### [PROVIDED DATA]
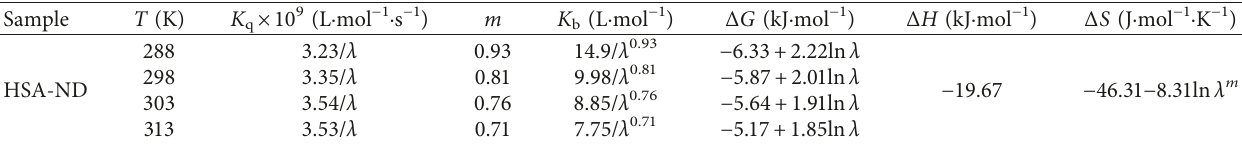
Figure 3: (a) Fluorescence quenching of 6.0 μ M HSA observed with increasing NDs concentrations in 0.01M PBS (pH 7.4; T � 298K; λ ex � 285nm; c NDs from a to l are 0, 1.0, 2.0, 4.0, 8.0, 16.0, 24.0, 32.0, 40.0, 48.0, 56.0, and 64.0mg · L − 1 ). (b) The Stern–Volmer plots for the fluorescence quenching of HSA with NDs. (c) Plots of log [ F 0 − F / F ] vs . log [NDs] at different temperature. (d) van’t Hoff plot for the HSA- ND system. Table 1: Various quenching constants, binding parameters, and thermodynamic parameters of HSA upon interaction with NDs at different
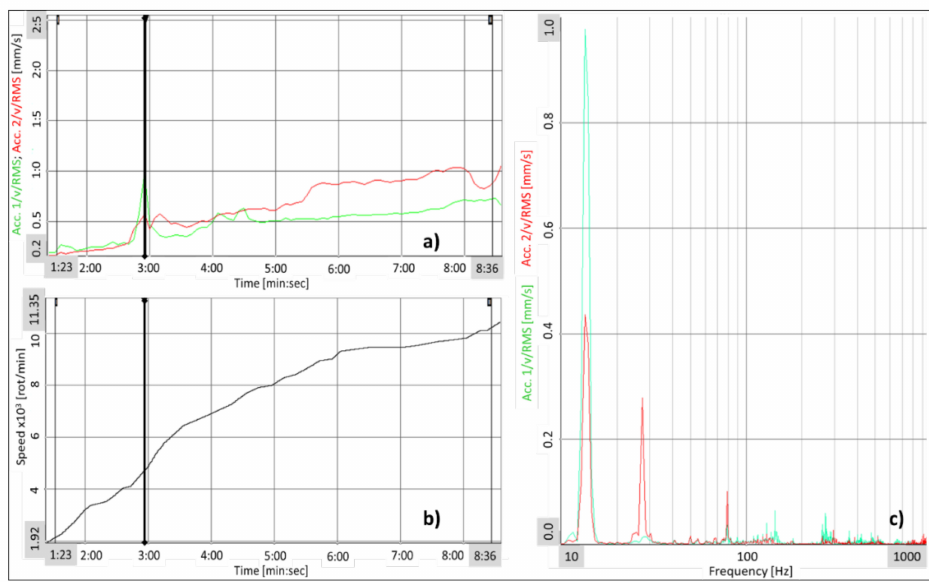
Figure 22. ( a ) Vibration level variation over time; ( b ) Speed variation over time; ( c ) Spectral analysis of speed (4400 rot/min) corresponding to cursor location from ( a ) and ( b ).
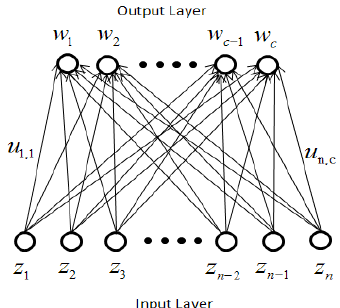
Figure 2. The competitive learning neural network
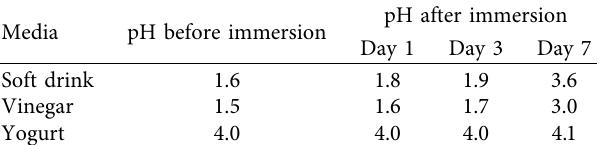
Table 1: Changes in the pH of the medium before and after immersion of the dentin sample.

### [REQUIRED WORK]
Return the material in full, word for word, and skip the pictures.

### [EXPECTED ANSWER]
Figure 3: (a) Fluorescence quenching of 6.0 μ M HSA observed with increasing NDs concentrations in 0.01M PBS (pH 7.4; T � 298K; λ ex � 285nm; c NDs from a to l are 0, 1.0, 2.0, 4.0, 8.0, 16.0, 24.0, 32.0, 40.0, 48.0, 56.0, and 64.0mg · L − 1 ). (b) The Stern–Volmer plots for the fluorescence quenching of HSA with NDs. (c) Plots of log [ F 0 − F / F ] vs . log [NDs] at different temperature. (d) van’t Hoff plot for the HSA- ND system. Table 1: Various quenching constants, binding parameters, and thermodynamic parameters of HSA upon interaction with NDs at different
Figure 22. ( a ) Vibration level variation over time; ( b ) Speed variation over time; ( c ) Spectral analysis of speed (4400 rot/min) corresponding to cursor location from ( a ) and ( b ).
Figure 2. The competitive learning neural network
Table 1: Changes in the pH of the medium before and after immersion of the dentin sample.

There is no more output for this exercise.